A Mean Value Theorem or MVT Question?
Question
Find all numbers c between a and b for which:
(f(b)-f(a))/(b-a) = f'(c)
The Problem:
f(x) = (x)arcsin(x) on [0,1]
Answer
Let’s start off with a definition.
The Mean Value Theorem is one of the most important theoretical tools in Calculus. It states that if f(x) is defined and continuous on the interval [a,b] and differentiable on (a,b), then there is at least one number c in the interval (a,b) (that is a < c < b) such that
f ‘(c) = ( f(b) – f(a) ) / ( b – a)
OK.
So in our problem here, a = 0 and b = 1. Thus,
f(a) = f(0) = 0
and f(b) = f(1) = arcsin(1) = (pi)/2
f ‘(c) = ( f(b) – f(a) ) / ( b – a)
= ( f(1) – f(0) ) / ( 1 – 0)
= ( (pi)/2 – 0 )
= (pi)/ 2
Now,
f'(x) = x [ 1 / (1 – x^2)^{1/2} ] + arcsin(x)
using the fact if g(x) = arcsin(x) Then,
g'(x) = 1 / (1 – x^2)^{1/2}
and the multiplication rule in differentiation.

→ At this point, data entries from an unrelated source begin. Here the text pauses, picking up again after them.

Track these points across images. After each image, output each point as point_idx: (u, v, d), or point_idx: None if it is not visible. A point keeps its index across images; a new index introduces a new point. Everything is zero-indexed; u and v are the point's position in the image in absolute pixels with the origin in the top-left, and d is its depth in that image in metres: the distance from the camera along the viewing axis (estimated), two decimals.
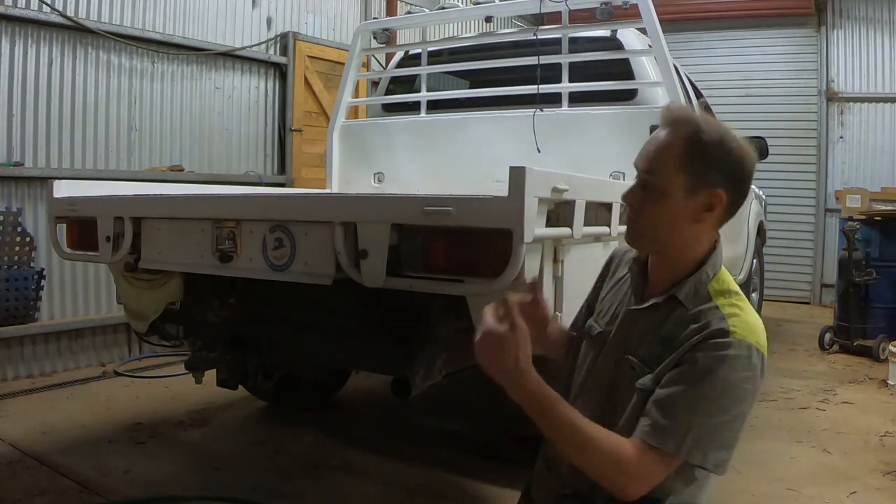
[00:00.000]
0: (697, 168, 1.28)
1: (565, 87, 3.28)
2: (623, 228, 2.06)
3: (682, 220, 1.31)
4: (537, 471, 1.51)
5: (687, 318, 1.29)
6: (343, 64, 4.13)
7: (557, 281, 1.88)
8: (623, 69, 3.33)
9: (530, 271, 1.65)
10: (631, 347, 1.35)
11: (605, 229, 2.06)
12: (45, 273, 3.93)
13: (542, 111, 3.28)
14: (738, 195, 1.33)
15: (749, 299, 5.87)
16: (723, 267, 1.37)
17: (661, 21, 3.08)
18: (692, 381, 1.21)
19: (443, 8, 3.88)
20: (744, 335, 1.23)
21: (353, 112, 4.32)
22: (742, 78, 7.68)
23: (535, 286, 1.45)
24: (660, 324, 1.32)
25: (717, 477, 1.33)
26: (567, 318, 1.74)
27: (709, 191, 1.29)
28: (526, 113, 3.30)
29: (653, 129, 1.40)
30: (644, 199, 1.31)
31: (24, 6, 3.85)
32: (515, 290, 1.65)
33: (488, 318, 1.21)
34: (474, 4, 3.66)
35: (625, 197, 1.35)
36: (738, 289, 1.35)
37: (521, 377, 1.18)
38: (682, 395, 1.21)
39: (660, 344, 1.30)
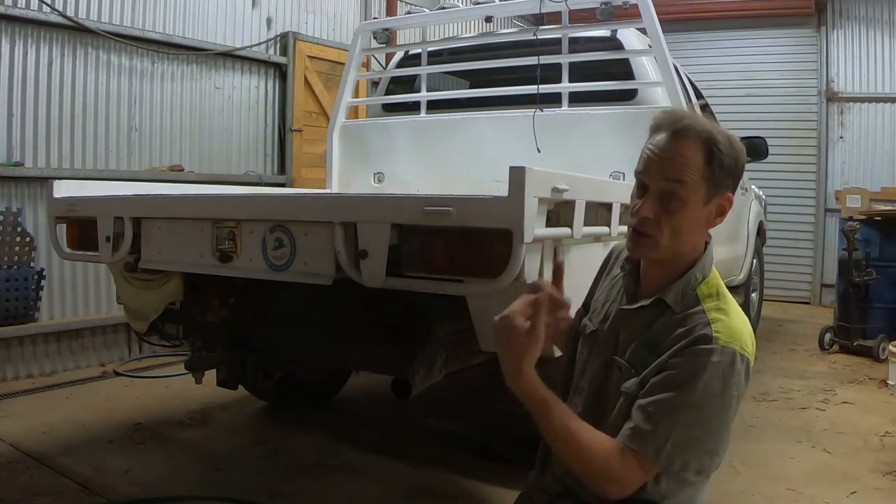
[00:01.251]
0: (716, 176, 1.28)
1: (565, 87, 3.28)
2: (623, 228, 2.07)
3: (698, 227, 1.32)
4: (534, 470, 1.51)
5: (673, 322, 1.29)
6: (343, 64, 4.13)
7: None
8: (623, 69, 3.33)
9: (530, 271, 1.65)
10: (619, 348, 1.36)
11: (605, 229, 2.06)
12: (45, 273, 3.93)
13: (542, 111, 3.28)
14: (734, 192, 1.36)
15: (749, 299, 5.85)
16: (713, 269, 1.37)
17: (661, 21, 3.08)
18: (675, 388, 1.22)
19: (443, 8, 3.88)
20: (728, 341, 1.23)
21: (353, 112, 4.32)
22: (742, 78, 7.67)
23: (560, 271, 1.44)
24: (647, 326, 1.32)
25: (717, 477, 1.33)
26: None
27: (723, 196, 1.31)
28: (526, 113, 3.30)
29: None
30: (661, 211, 1.28)
31: (24, 6, 3.85)
32: (515, 291, 1.65)
33: (518, 304, 1.24)
34: (474, 4, 3.66)
35: (639, 210, 1.29)
36: (726, 291, 1.35)
37: (518, 376, 1.21)
38: (664, 401, 1.22)
39: (646, 347, 1.31)
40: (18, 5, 3.83)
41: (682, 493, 1.29)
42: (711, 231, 1.38)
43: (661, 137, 1.31)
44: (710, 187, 1.29)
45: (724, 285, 1.36)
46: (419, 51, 3.88)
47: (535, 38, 3.35)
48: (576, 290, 1.55)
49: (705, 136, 1.28)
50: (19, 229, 3.84)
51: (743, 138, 5.37)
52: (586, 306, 1.54)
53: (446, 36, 5.99)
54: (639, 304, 1.35)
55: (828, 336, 5.11)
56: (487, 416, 3.39)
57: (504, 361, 1.22)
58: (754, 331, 4.55)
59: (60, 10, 3.97)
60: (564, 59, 3.28)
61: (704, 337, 1.24)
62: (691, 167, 1.27)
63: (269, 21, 5.28)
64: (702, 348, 1.23)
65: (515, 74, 3.46)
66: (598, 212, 2.06)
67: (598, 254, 1.97)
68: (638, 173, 1.33)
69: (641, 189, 1.32)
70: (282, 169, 5.39)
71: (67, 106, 4.09)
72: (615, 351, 1.36)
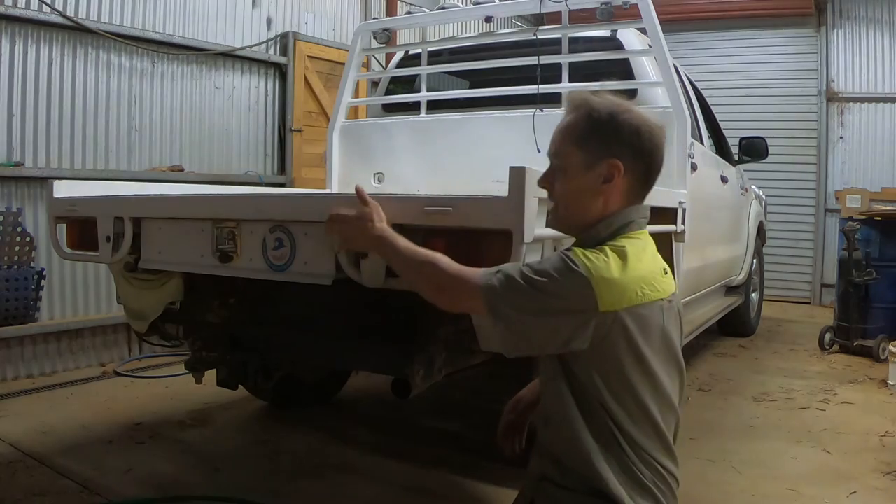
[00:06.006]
0: (592, 143, 1.39)
1: (565, 87, 3.28)
2: None
3: (587, 193, 1.41)
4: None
5: None
6: (343, 64, 4.13)
7: None
8: (623, 69, 3.33)
9: None
10: None
11: None
12: (45, 273, 3.93)
13: (542, 111, 3.28)
14: (643, 164, 1.42)
15: (749, 299, 5.83)
16: (635, 235, 1.41)
17: (661, 21, 3.08)
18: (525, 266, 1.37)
19: (443, 8, 3.87)
20: (583, 257, 1.32)
21: (353, 112, 4.32)
22: (742, 78, 7.67)
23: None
24: None
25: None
26: None
27: (607, 161, 1.38)
28: (526, 113, 3.30)
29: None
30: (553, 182, 1.44)
31: (24, 6, 3.85)
32: None
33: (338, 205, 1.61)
34: (474, 4, 3.65)
35: (539, 182, 1.48)
36: (632, 248, 1.37)
37: (382, 238, 1.52)
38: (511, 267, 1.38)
39: None
40: (18, 5, 3.83)
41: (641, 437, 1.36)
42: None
43: None
44: (588, 153, 1.39)
45: (636, 252, 1.37)
46: (419, 51, 3.87)
47: (535, 38, 3.35)
48: None
49: (581, 105, 1.41)
50: (19, 229, 3.84)
51: (743, 138, 5.39)
52: None
53: (446, 36, 5.99)
54: None
55: (828, 336, 5.11)
56: (487, 416, 3.40)
57: (365, 237, 1.55)
58: (754, 331, 4.54)
59: (60, 10, 3.97)
60: (564, 59, 3.28)
61: (569, 248, 1.40)
62: (567, 138, 1.42)
63: (269, 21, 5.28)
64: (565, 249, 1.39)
65: (515, 74, 3.46)
66: None
67: None
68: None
69: None
70: (282, 169, 5.39)
71: (67, 106, 4.09)
72: None
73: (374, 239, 1.54)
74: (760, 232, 5.64)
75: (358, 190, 1.61)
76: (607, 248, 1.35)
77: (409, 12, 4.49)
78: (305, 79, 5.47)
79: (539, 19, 3.57)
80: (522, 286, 1.32)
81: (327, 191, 3.91)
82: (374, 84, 5.41)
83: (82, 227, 2.43)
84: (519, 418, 1.75)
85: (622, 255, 1.34)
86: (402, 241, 1.50)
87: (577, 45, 3.36)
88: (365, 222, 1.54)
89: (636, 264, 1.35)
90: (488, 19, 3.90)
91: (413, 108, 3.84)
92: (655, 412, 1.37)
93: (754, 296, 5.68)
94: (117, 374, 4.11)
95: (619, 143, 1.38)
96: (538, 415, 1.55)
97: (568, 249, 1.37)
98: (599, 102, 1.40)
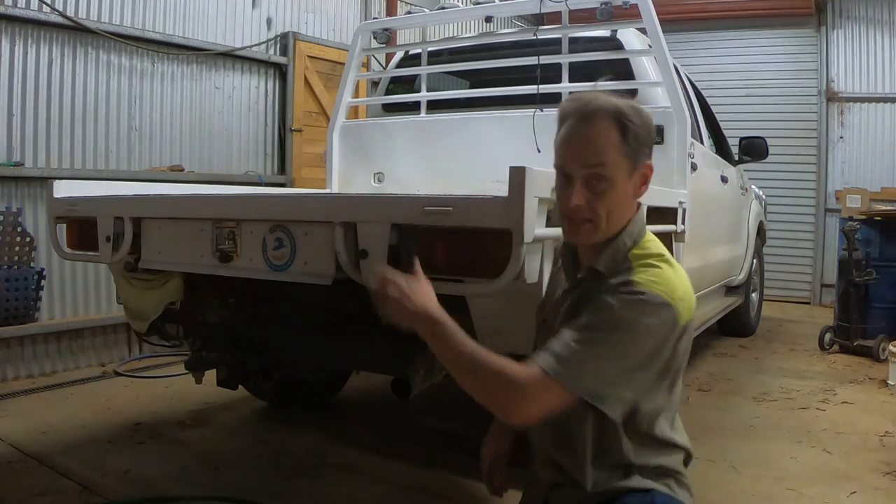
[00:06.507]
0: (634, 149, 1.32)
1: (565, 87, 3.28)
2: None
3: (628, 201, 1.36)
4: (531, 468, 1.54)
5: (608, 285, 1.31)
6: (343, 64, 4.13)
7: None
8: (623, 69, 3.33)
9: (530, 271, 1.65)
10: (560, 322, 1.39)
11: None
12: (45, 273, 3.93)
13: (542, 111, 3.28)
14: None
15: (749, 299, 5.82)
16: (652, 237, 1.40)
17: (661, 21, 3.08)
18: (588, 315, 1.27)
19: (443, 8, 3.88)
20: (646, 283, 1.26)
21: (353, 112, 4.32)
22: (742, 78, 7.67)
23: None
24: (588, 298, 1.34)
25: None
26: None
27: (644, 163, 1.35)
28: (526, 113, 3.30)
29: (656, 129, 1.42)
30: (591, 196, 1.31)
31: (24, 6, 3.85)
32: (515, 290, 1.66)
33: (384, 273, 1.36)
34: (474, 4, 3.65)
35: (571, 200, 1.31)
36: (664, 251, 1.36)
37: (429, 318, 1.29)
38: (574, 325, 1.27)
39: (574, 308, 1.36)
40: (18, 5, 3.83)
41: (605, 437, 1.33)
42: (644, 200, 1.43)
43: (571, 125, 1.33)
44: (631, 160, 1.32)
45: (666, 252, 1.37)
46: (419, 51, 3.87)
47: (535, 38, 3.35)
48: None
49: (614, 112, 1.31)
50: (19, 229, 3.84)
51: (743, 138, 5.38)
52: (544, 304, 1.60)
53: (446, 36, 5.99)
54: (577, 280, 1.41)
55: (828, 336, 5.11)
56: (487, 416, 3.40)
57: (410, 317, 1.30)
58: (754, 331, 4.54)
59: (60, 10, 3.97)
60: (564, 59, 3.28)
61: (626, 281, 1.28)
62: (609, 146, 1.30)
63: (269, 21, 5.28)
64: (621, 285, 1.28)
65: (515, 74, 3.46)
66: None
67: None
68: (559, 166, 1.35)
69: (566, 179, 1.34)
70: (282, 169, 5.39)
71: (67, 106, 4.09)
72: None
73: (416, 318, 1.32)
74: (760, 232, 5.64)
75: (415, 267, 1.42)
76: (653, 261, 1.32)
77: (409, 12, 4.49)
78: (305, 79, 5.47)
79: (539, 19, 3.57)
80: (601, 359, 1.24)
81: (327, 191, 3.91)
82: (374, 84, 5.41)
83: (82, 227, 2.43)
84: (498, 462, 1.69)
85: (668, 261, 1.33)
86: (452, 330, 1.29)
87: (577, 45, 3.36)
88: (408, 298, 1.33)
89: (679, 267, 1.35)
90: (488, 19, 3.90)
91: (413, 108, 3.84)
92: (676, 400, 1.39)
93: (754, 296, 5.68)
94: (117, 374, 4.11)
95: (648, 143, 1.35)
96: (545, 436, 1.45)
97: (625, 284, 1.28)
98: (623, 103, 1.33)
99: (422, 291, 1.33)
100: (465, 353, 1.26)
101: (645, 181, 1.36)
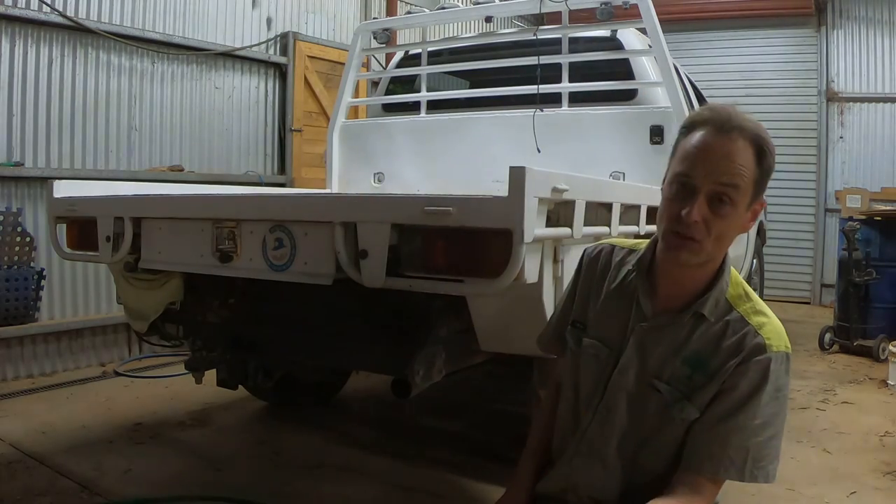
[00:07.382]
0: (761, 180, 1.22)
1: (565, 87, 3.28)
2: (624, 228, 2.07)
3: (736, 231, 1.24)
4: (542, 480, 1.46)
5: (713, 333, 1.25)
6: (343, 64, 4.14)
7: (557, 281, 1.87)
8: (623, 69, 3.33)
9: (530, 271, 1.65)
10: (652, 368, 1.29)
11: (605, 229, 2.06)
12: (45, 273, 3.93)
13: (542, 111, 3.28)
14: None
15: None
16: (731, 267, 1.34)
17: (661, 21, 3.08)
18: (741, 407, 1.22)
19: (443, 8, 3.88)
20: (778, 346, 1.23)
21: (353, 112, 4.32)
22: (742, 78, 7.67)
23: None
24: (683, 341, 1.27)
25: None
26: None
27: (761, 198, 1.25)
28: (526, 113, 3.30)
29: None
30: (710, 214, 1.19)
31: (24, 6, 3.85)
32: (515, 290, 1.65)
33: None
34: (474, 4, 3.66)
35: (690, 214, 1.18)
36: (748, 286, 1.33)
37: None
38: (734, 423, 1.23)
39: (688, 364, 1.26)
40: (18, 5, 3.83)
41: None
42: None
43: (707, 135, 1.21)
44: (756, 190, 1.22)
45: (741, 279, 1.34)
46: (419, 51, 3.88)
47: (535, 38, 3.35)
48: None
49: (755, 135, 1.21)
50: (19, 229, 3.84)
51: None
52: (566, 318, 1.49)
53: (446, 36, 5.99)
54: (670, 319, 1.29)
55: (828, 336, 5.11)
56: (487, 416, 3.40)
57: None
58: None
59: (60, 10, 3.97)
60: (564, 59, 3.28)
61: (758, 347, 1.23)
62: (745, 169, 1.19)
63: (269, 21, 5.28)
64: (759, 360, 1.23)
65: (515, 74, 3.46)
66: (599, 212, 2.05)
67: None
68: (681, 174, 1.22)
69: (686, 190, 1.20)
70: (282, 169, 5.39)
71: (67, 106, 4.09)
72: (646, 371, 1.30)
73: None
74: (760, 232, 5.63)
75: None
76: (759, 307, 1.29)
77: (409, 12, 4.49)
78: (305, 79, 5.47)
79: (539, 19, 3.57)
80: (770, 443, 1.30)
81: (327, 191, 3.91)
82: (374, 84, 5.41)
83: (82, 227, 2.43)
84: None
85: (763, 306, 1.30)
86: None
87: (577, 45, 3.37)
88: None
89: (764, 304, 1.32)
90: (488, 19, 3.91)
91: (413, 108, 3.84)
92: None
93: None
94: (117, 374, 4.11)
95: (770, 177, 1.25)
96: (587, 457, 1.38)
97: (756, 351, 1.23)
98: (763, 130, 1.23)
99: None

Hence, f'(c) = c [ 1 / (1 – c^2)^{1/2} ] + arcsin(c)
and f'(c) = (pi)/2
Now, note another fact that
arcsin(x) = x / (1 – x^2)^{1/2}
Hence,
c [ 1 / (1 – c^2)^{1/2} ] + c / (1 – c^2)^{1/2} = (pi)/2
That is,
( 2c ) / ( 1 – c^2 )^{1/2} = (pi)/2
Manipulating using algebra, we get,
( 1 – c^2 ) = [ 16 c^2 ] / [(pi)]
Thus,
c^2 = [ (pi) ] / [ (pi) + 16 ]
For our answer for the value c, we only take the positive square root because, the question asked for c in the interval [0,1].
Hence, using a calculator, you should get…
c = 0.405122068…